START Data supplied

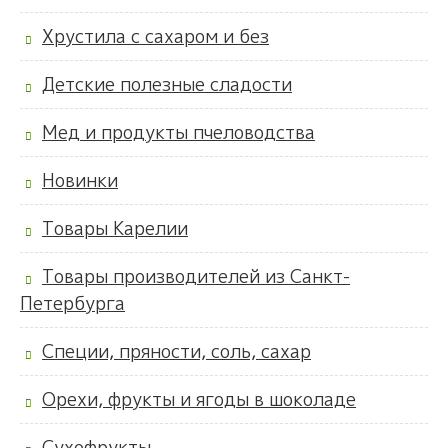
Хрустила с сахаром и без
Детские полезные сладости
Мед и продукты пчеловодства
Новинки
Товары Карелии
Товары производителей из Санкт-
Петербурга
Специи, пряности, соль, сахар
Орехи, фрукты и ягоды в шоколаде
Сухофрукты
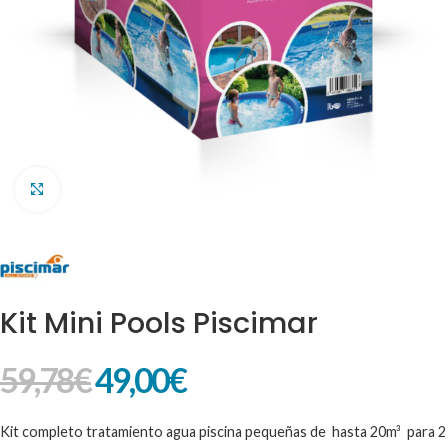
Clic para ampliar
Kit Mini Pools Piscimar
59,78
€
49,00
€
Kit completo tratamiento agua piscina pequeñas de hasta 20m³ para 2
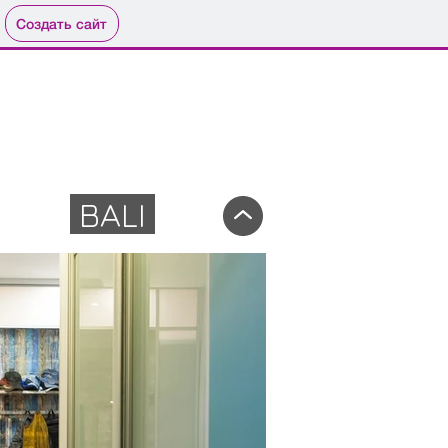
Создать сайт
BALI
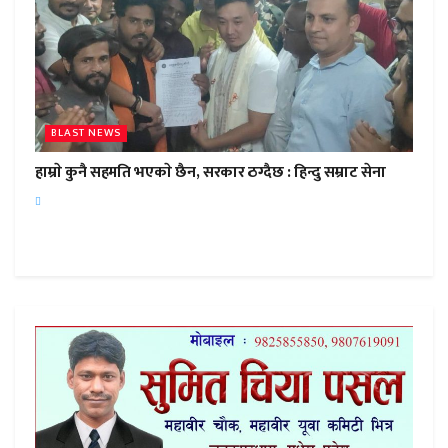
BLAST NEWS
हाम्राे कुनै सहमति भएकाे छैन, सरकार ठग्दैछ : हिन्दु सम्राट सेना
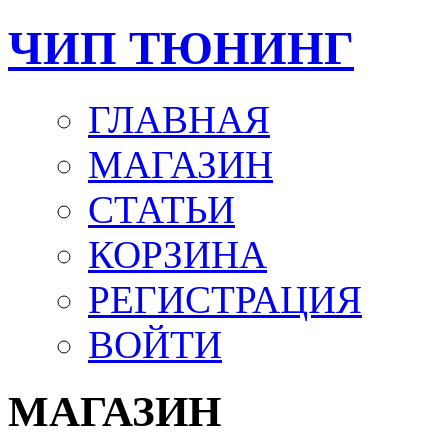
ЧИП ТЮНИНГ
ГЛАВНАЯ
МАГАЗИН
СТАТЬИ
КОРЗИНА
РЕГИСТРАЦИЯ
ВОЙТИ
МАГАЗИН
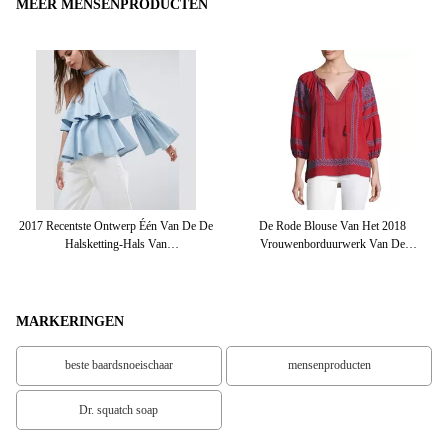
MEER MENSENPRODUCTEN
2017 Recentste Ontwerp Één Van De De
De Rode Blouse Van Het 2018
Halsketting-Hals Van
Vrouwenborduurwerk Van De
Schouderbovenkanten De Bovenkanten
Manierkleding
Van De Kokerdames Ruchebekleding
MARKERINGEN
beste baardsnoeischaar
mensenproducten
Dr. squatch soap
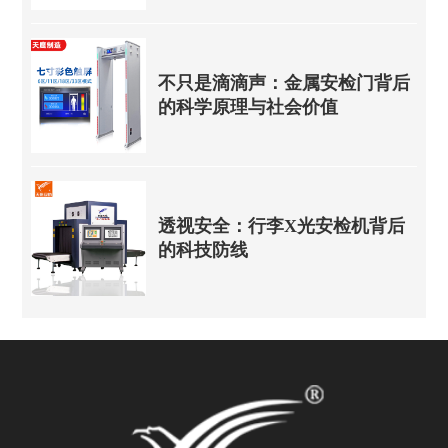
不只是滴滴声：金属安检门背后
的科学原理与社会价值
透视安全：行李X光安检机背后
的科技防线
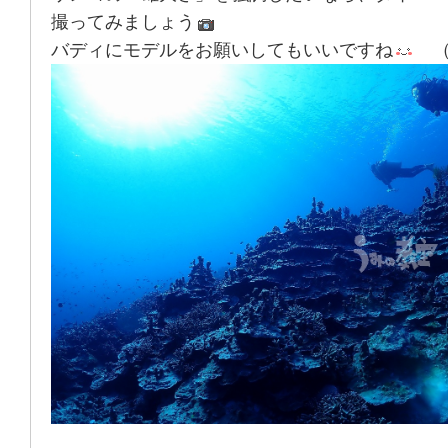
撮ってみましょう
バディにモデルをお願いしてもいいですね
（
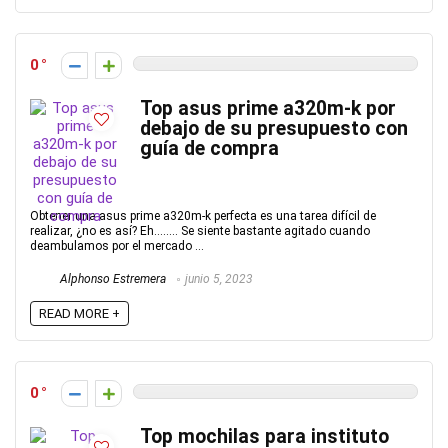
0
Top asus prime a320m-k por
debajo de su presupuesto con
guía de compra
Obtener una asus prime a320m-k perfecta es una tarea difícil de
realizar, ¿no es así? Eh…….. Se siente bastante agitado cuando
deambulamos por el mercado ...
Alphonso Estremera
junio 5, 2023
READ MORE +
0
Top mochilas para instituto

END Data supplied
START Data supplied

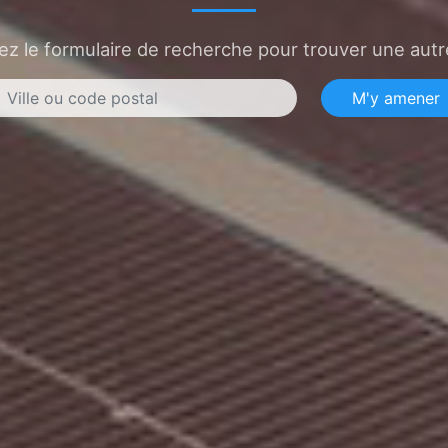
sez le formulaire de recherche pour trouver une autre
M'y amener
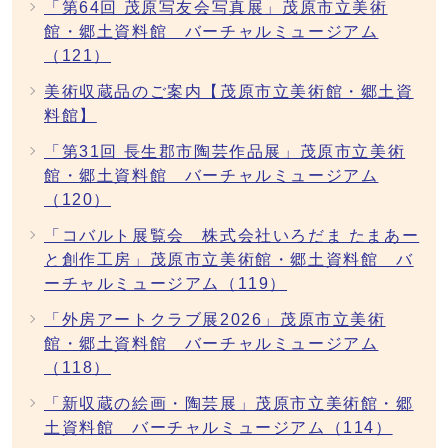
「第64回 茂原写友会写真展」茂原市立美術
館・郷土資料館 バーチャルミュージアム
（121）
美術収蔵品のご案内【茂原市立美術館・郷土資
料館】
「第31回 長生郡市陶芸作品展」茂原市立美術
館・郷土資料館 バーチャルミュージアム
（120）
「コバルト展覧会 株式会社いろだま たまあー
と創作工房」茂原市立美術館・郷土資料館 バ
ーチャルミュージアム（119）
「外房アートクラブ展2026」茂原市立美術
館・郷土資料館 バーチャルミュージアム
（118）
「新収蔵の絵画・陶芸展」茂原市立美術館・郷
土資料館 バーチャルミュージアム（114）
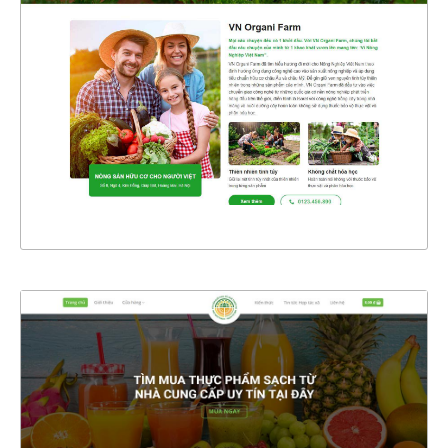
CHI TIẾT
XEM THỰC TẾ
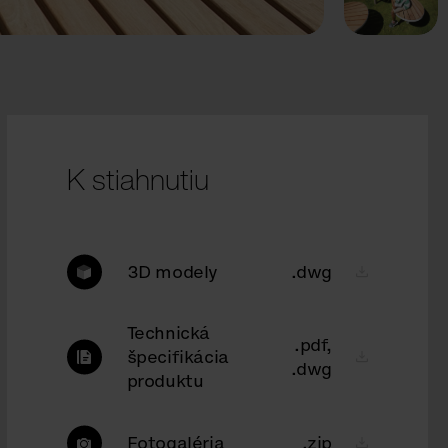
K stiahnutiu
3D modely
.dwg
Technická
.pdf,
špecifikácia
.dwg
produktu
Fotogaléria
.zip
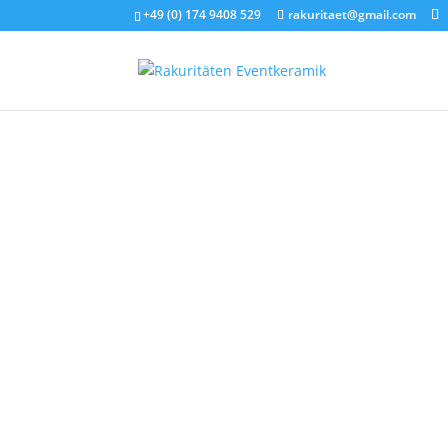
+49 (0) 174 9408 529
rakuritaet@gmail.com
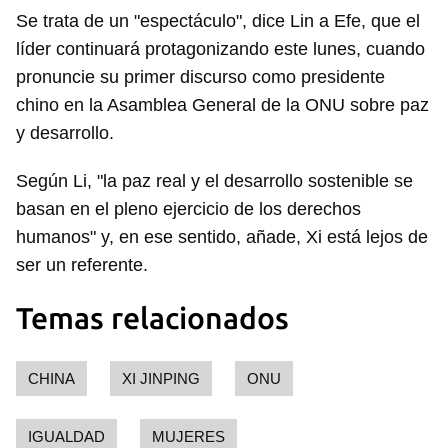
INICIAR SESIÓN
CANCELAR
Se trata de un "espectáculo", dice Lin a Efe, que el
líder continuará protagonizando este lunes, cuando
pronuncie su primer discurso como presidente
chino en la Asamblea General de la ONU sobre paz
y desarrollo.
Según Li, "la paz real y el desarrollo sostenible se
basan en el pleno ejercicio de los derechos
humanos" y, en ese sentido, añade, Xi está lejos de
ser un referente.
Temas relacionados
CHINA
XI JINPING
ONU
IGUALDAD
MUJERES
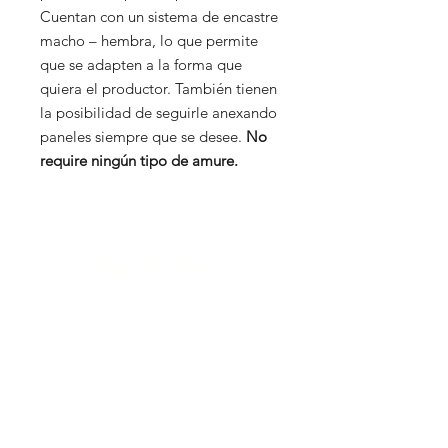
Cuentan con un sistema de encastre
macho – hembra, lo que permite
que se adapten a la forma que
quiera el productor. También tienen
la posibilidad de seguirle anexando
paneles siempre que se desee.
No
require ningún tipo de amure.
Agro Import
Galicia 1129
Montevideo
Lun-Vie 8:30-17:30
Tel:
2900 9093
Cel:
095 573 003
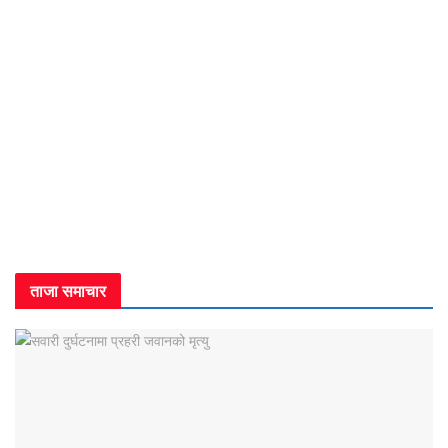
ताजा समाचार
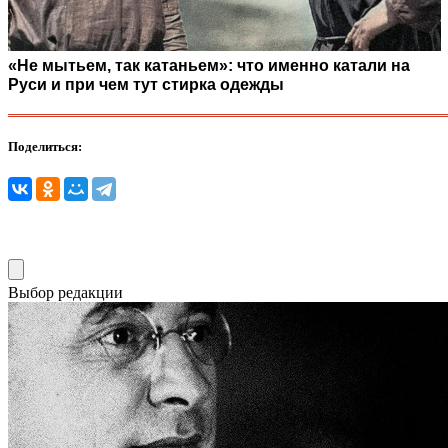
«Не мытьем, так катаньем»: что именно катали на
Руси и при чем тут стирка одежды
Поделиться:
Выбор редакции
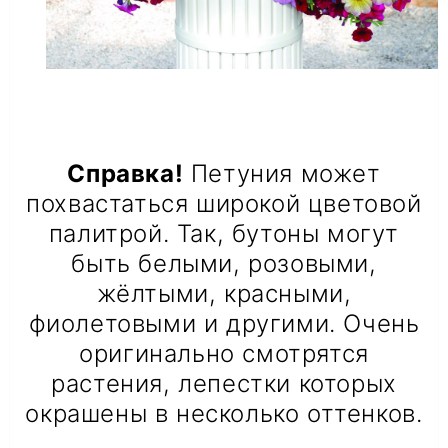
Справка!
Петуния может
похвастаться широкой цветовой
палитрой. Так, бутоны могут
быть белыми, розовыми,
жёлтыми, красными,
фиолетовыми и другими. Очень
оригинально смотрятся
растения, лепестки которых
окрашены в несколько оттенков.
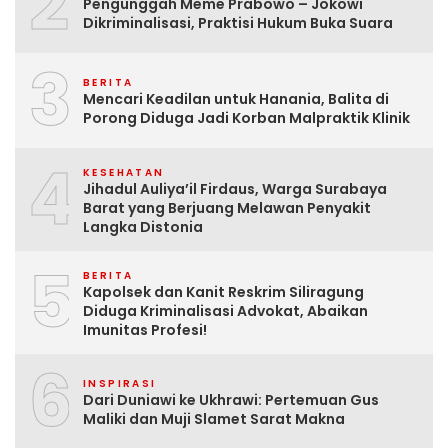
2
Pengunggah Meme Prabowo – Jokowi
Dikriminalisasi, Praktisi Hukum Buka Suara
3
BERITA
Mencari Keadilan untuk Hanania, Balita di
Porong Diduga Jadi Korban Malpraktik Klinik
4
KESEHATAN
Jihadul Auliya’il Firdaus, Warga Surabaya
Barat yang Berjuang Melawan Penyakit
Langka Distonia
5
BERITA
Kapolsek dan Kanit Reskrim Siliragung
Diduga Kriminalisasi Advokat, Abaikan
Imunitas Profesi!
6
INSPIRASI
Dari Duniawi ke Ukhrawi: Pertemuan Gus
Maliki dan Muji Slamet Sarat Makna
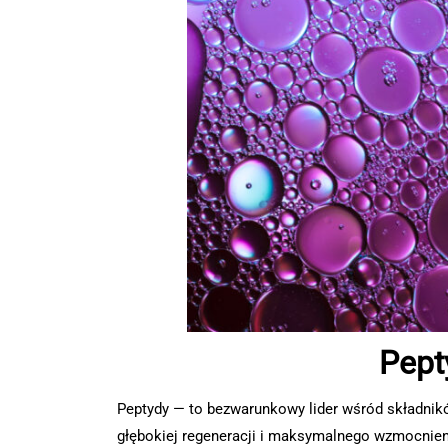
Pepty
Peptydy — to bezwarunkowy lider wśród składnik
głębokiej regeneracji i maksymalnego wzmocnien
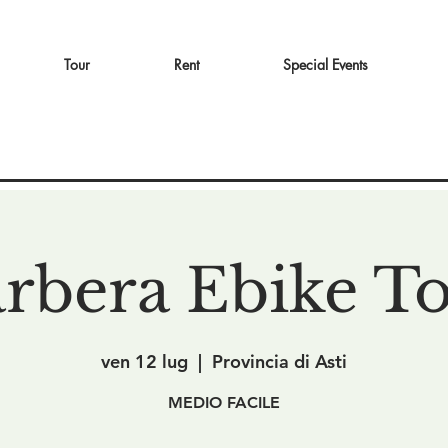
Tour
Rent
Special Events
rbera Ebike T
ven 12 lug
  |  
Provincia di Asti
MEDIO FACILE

END Data supplied
START Data supplied

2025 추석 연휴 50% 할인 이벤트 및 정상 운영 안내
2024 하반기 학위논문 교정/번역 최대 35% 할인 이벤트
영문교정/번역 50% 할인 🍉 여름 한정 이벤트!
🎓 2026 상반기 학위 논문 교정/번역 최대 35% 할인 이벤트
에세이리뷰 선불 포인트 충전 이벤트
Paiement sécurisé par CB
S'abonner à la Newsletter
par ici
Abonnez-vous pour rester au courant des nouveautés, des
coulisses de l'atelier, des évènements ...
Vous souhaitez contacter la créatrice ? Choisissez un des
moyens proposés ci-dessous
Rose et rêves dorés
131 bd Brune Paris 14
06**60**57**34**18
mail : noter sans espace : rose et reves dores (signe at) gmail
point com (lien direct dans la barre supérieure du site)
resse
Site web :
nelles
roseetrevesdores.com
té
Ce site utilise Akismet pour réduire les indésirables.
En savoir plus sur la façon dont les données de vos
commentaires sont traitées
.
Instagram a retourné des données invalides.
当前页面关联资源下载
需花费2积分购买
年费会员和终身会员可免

END Data supplied

About this exercise: Write out exactly the lines above between the one with "Хрустила с сахаром и без" and the one with "Top mochilas para instituto", inclusive, with pictures left out.

Exercise solution:
Хрустила с сахаром и без
Детские полезные сладости
Мед и продукты пчеловодства
Новинки
Товары Карелии
Товары производителей из Санкт-
Петербурга
Специи, пряности, соль, сахар
Орехи, фрукты и ягоды в шоколаде
Сухофрукты
Clic para ampliar
Kit Mini Pools Piscimar
59,78
€
49,00
€
Kit completo tratamiento agua piscina pequeñas de hasta 20m³ para 2
Создать сайт
BALI
BLAST NEWS
हाम्राे कुनै सहमति भएकाे छैन, सरकार ठग्दैछ : हिन्दु सम्राट सेना
ЧИП ТЮНИНГ
ГЛАВНАЯ
МАГАЗИН
СТАТЬИ
КОРЗИНА
РЕГИСТРАЦИЯ
ВОЙТИ
МАГАЗИН
MEER MENSENPRODUCTEN
2017 Recentste Ontwerp Één Van De De
De Rode Blouse Van Het 2018
Halsketting-Hals Van
Vrouwenborduurwerk Van De
Schouderbovenkanten De Bovenkanten
Manierkleding
Van De Kokerdames Ruchebekleding
MARKERINGEN
beste baardsnoeischaar
mensenproducten
Dr. squatch soap
不只是滴滴声：金属安检门背后
的科学原理与社会价值
透视安全：行李X光安检机背后
的科技防线
撮ってみましょう
バディにモデルをお願いしてもいいですね
（
0
Top asus prime a320m-k por
debajo de su presupuesto con
guía de compra
Obtener una asus prime a320m-k perfecta es una tarea difícil de
realizar, ¿no es así? Eh…….. Se siente bastante agitado cuando
deambulamos por el mercado ...
Alphonso Estremera
junio 5, 2023
READ MORE +
0
Top mochilas para instituto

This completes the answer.